● **SOURCE DOCUMENT**:
To replicate the lumped parameter model (Eq. 1) in the in vitro system, a series of coronary flow controls were implemented. The first control was a two-way stopcock valve (SV₁) at the outlet of the coronary artery that could be adjusted to regulate the artery entryway size (R_a), thereby allowing the user to recreate conditions involving arteries of differing sizes. Adjustment of SV₁ restricts the initial flow into the coronary extension before the flow reaches the second control (SV₂). SV₂ was used to add resistance to the arterial extension during the systolic phase of the cardiac cycle and release that resistance during diastole (i.e., representing R_ma(t) in the lumped parameter model). This control was adjustable to allow for varying degrees of resistance to be added to the coronary extensions, thus allowing the user to replicate a variety of diseased and healthy conditions.

The coronary arteries were cannulated with a 10- to 20-mm segment of 3-mm inner diameter tubing and connected to the first two-way stopcock valve (SV₁). The second two-way stopcock valve (SV₂) was connected by additional rubber tubing extending downstream from SV₁. SV₂ was controlled by a stepper motor via a custom LabView (National Instruments, Austin, TX, USA) program that allowed the valve to oscillate between “open” and “closed” states. The “open” phase corresponds to the angular position of SV₂ during diastole (θ₀), and the “closed” phase corresponds to the angular position of SV₂ during systole (θ₁). The variable dθ, which is equal to the difference between θ₀ and θ₁, was adjustable via the LabView program. The stepper motor has 200 step increments, providing an incremental variation of 1.8° between steps. Each phase has a built-in timer in the LabView program (T₀ and T₁ for “open” and “closed,” respectively) that can be adjusted to control how long each cycle lasts before switching. For a standard 70-BPM set up, T₀ was set to 0.350s and T₁ was set to 0.507s. The angular velocity and angular acceleration can also be controlled as the stopcock oscillates between positions 1 and 2 (Fig. 3). A small electromagnetic flow probe (10-mm circumference, Carolina Medical Electronics) was connected to the coronary artery tubing cannulation, immediately downstream of the LabView-controlled stopcock SV₂.

FIG. 3. — A diagram representing stopcock (SV₂) orientation with respect to the adjustable parameters: dθ and θ₀. θ₀ = 0 corresponds to the condition where the stopcock is fully open, providing no resistance to the coronary artery flow. As the value of θ increases, the coronary flow will experience more resistance.

SV₂ was synchronized with the pulsatile flow such that its “open” and “closed” phases coincided simultaneously with the LHS diastolic and systolic phases, respectively (19). To facilitate the synchronization, a pressure transducer was attached to the left ventricular chamber. This pressure transducer was used as a trigger mechanism in the LabView program to start the stepper motor. Once a threshold pressure was reached within the LV, a time delay (t) was initiated, after which the stopcock “closed” phase began. The LabView program allowed θ₀, dθ, and the length of the time delays T₀ and T₁ to be adjusted as needed in order to achieve waveform synchronization. The system was considered synchronized when the stopcock “closed” phase began concurrently with the sudden peak in flow rate as the aortic valve opened.

● **LISTED ENTRIES**:
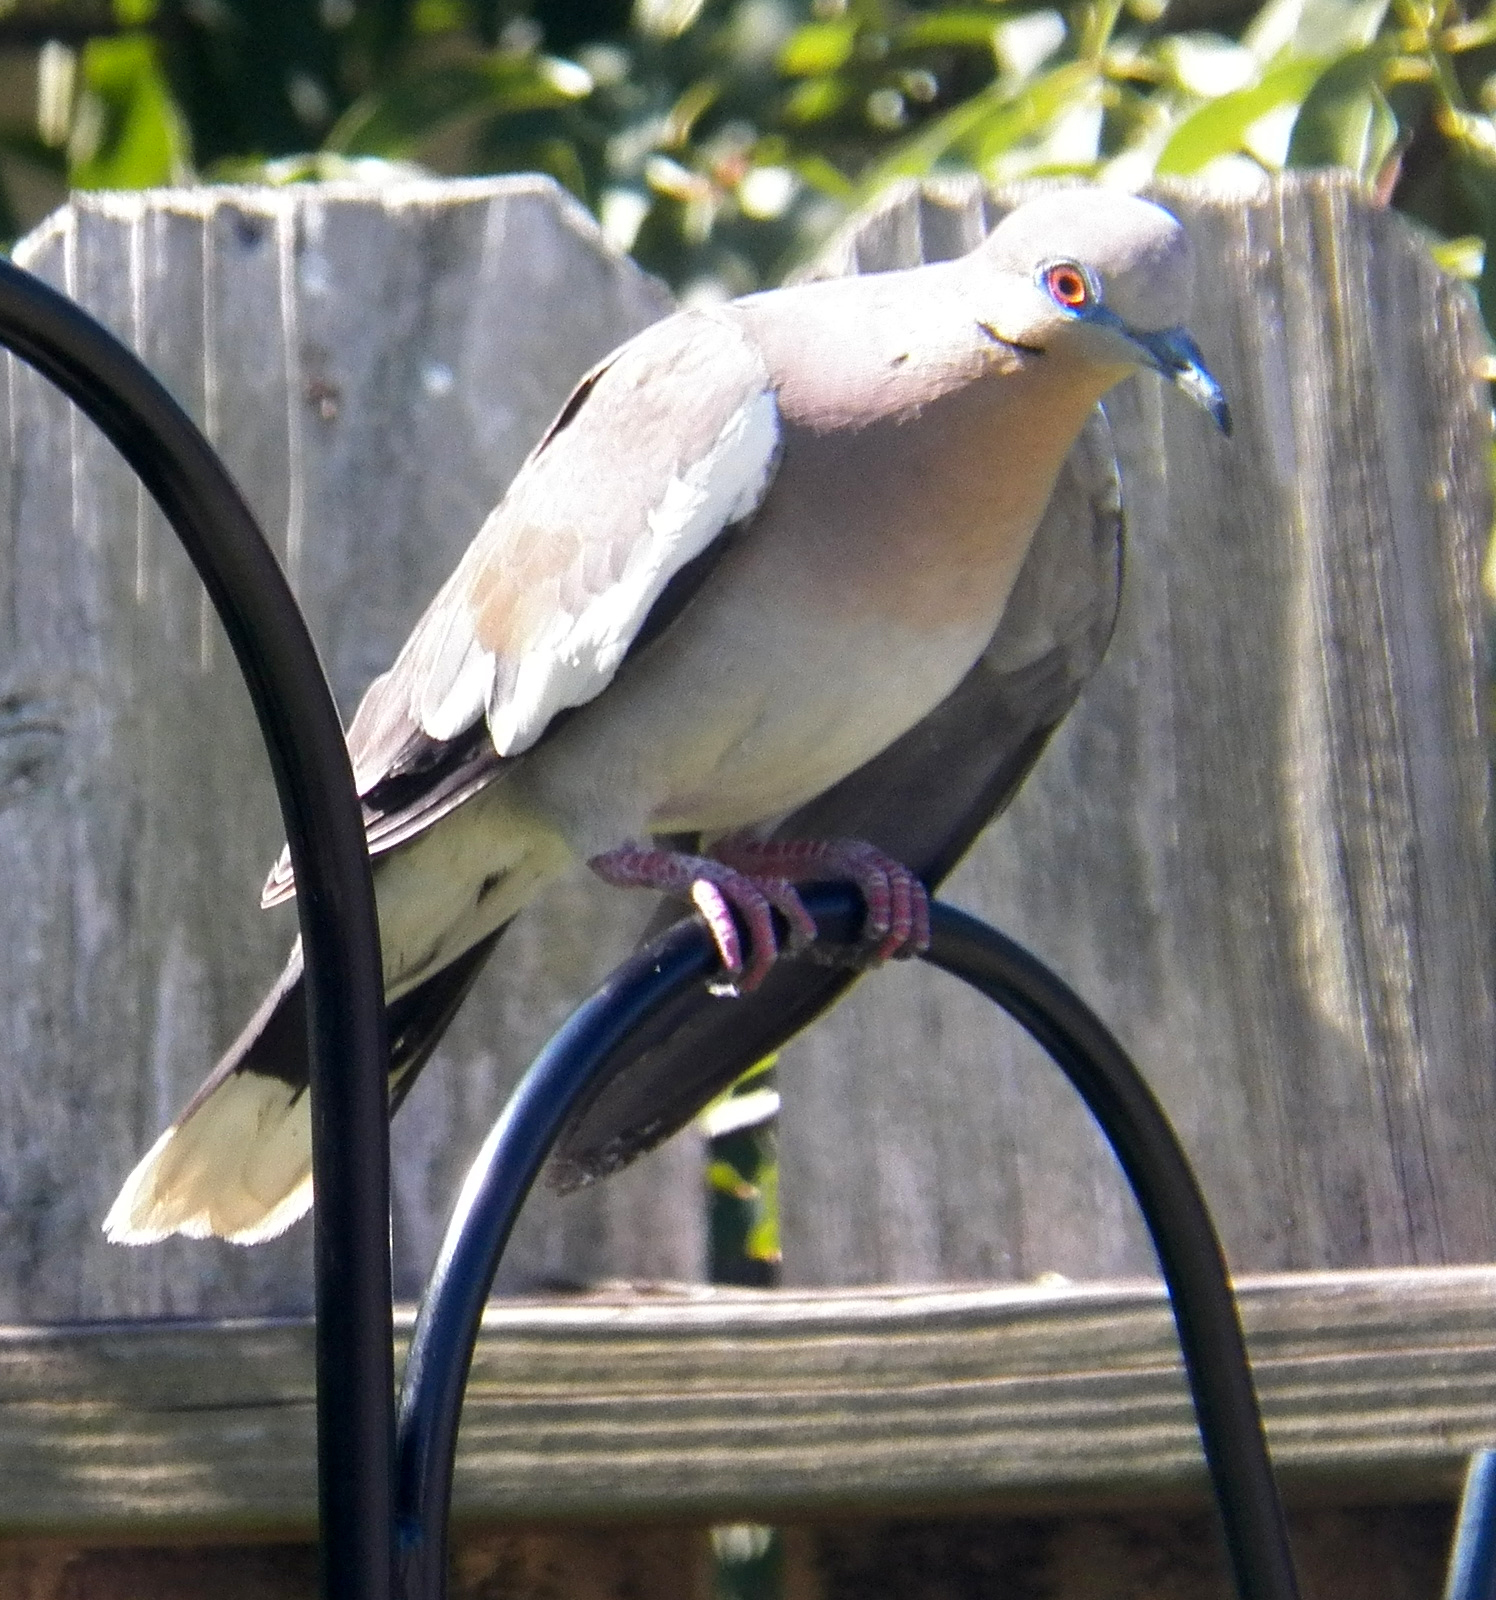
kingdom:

* * *

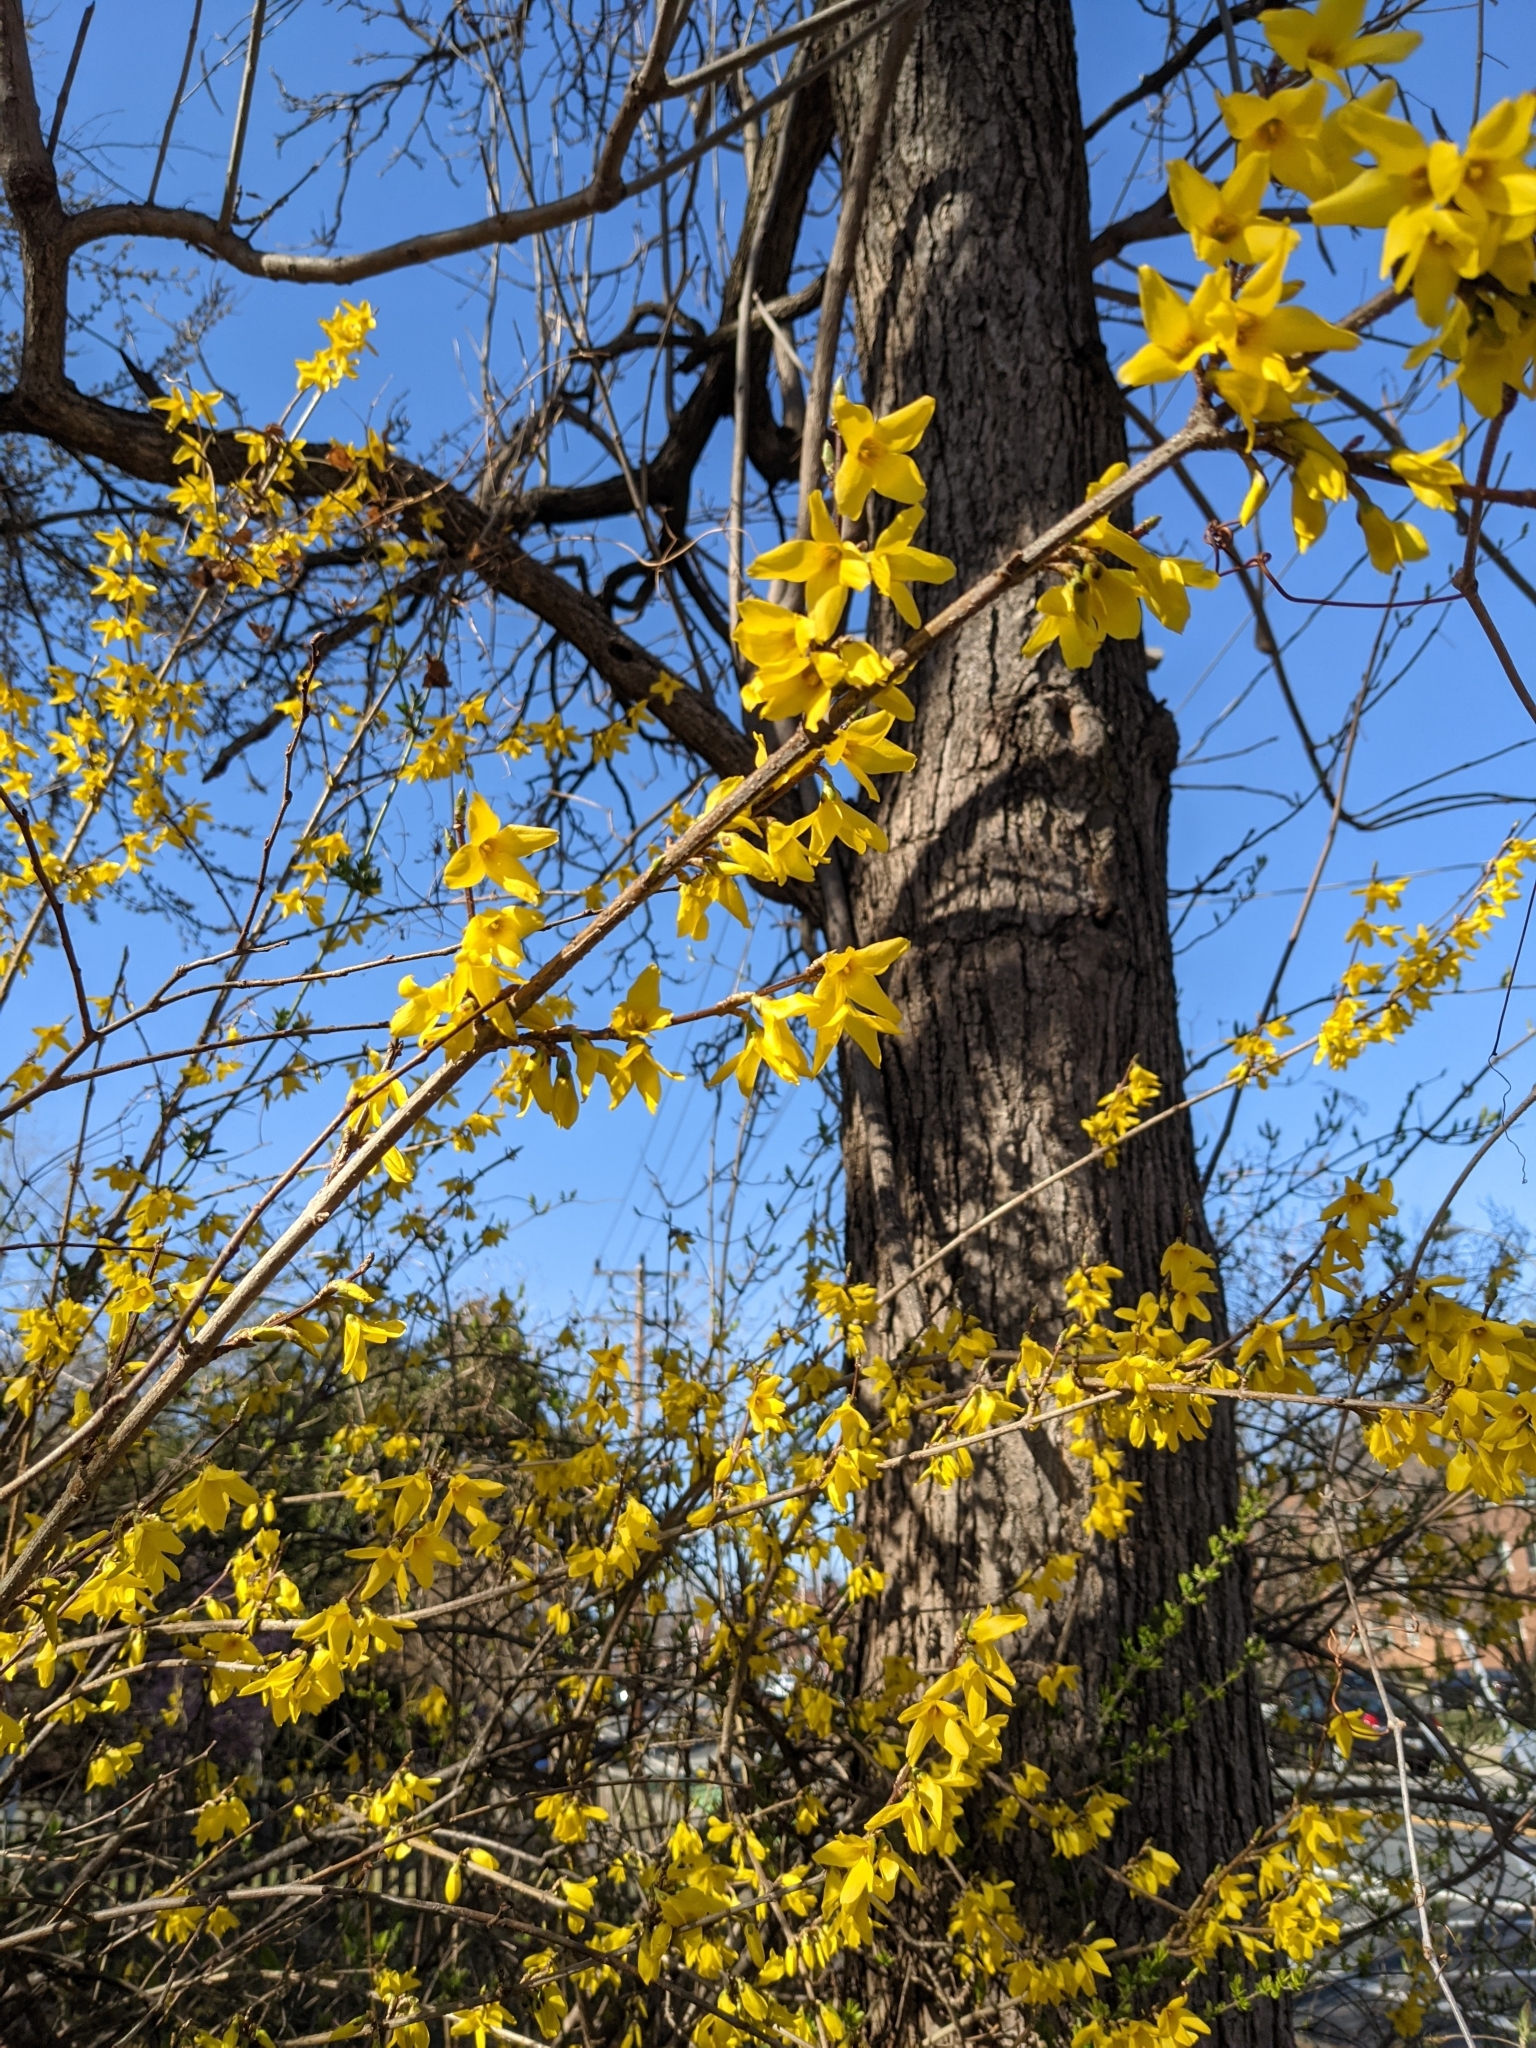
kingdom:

==

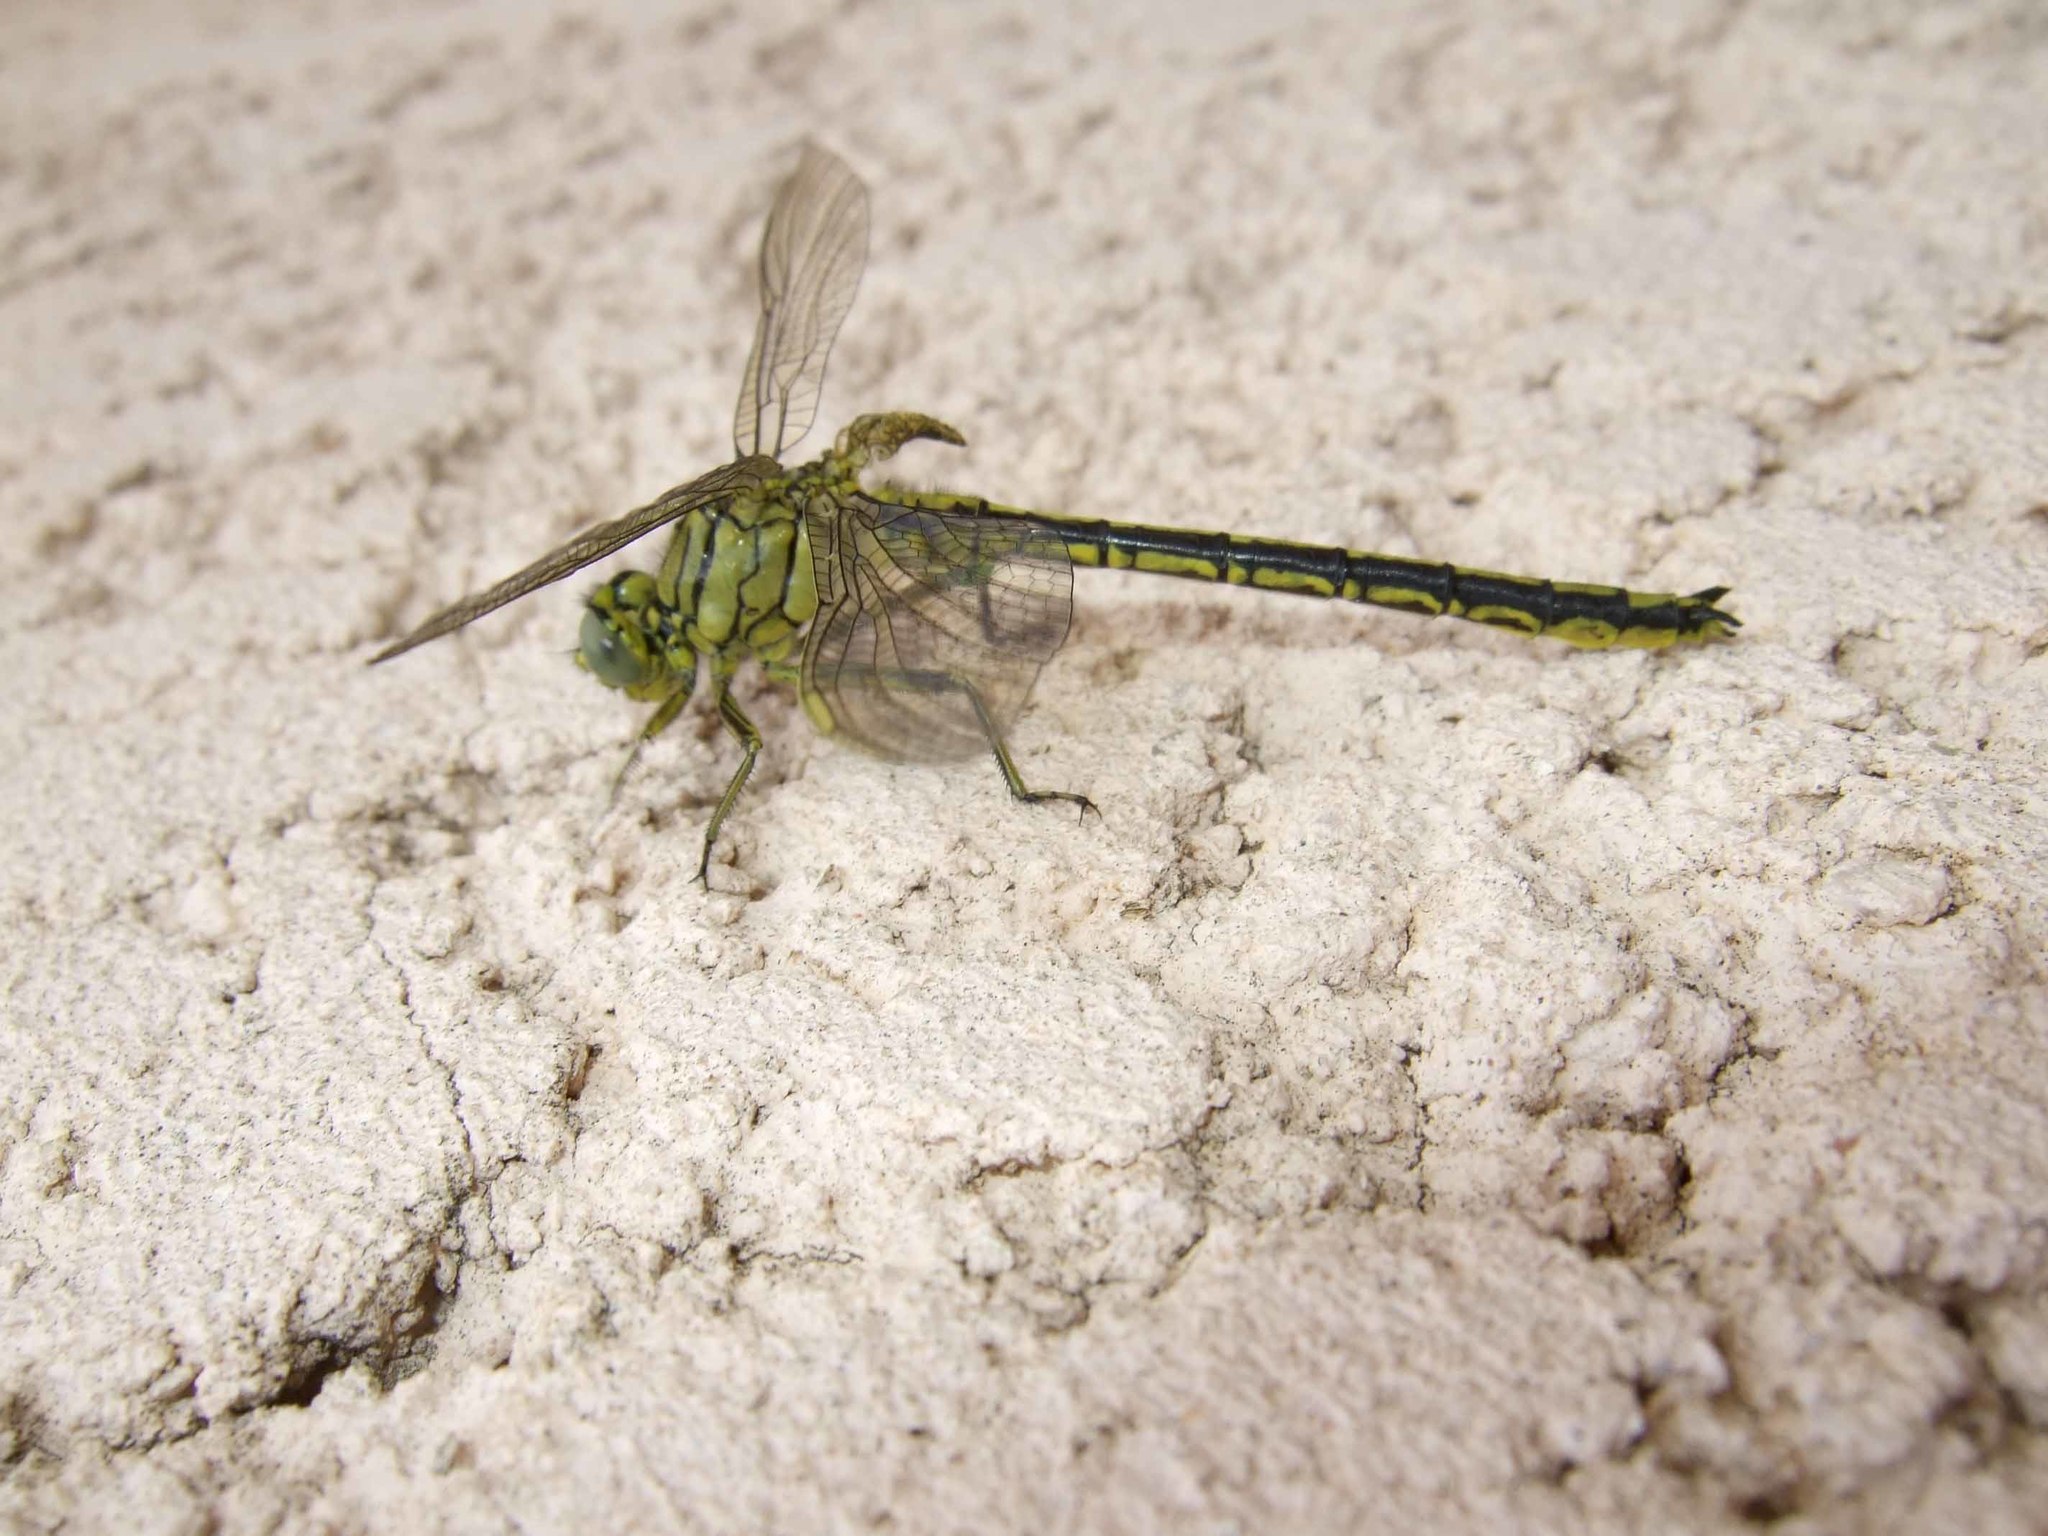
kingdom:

● **TASK TO CARRY OUT**: Reproduce the passage of the coronary flow control text starting at "FIG. 3. — A" and ending at "experience more resistance.". You won't need the records for this.

● **TASK SOLUTION**:
FIG. 3. — A diagram representing stopcock (SV₂) orientation with respect to the adjustable parameters: dθ and θ₀. θ₀ = 0 corresponds to the condition where the stopcock is fully open, providing no resistance to the coronary artery flow. As the value of θ increases, the coronary flow will experience more resistance.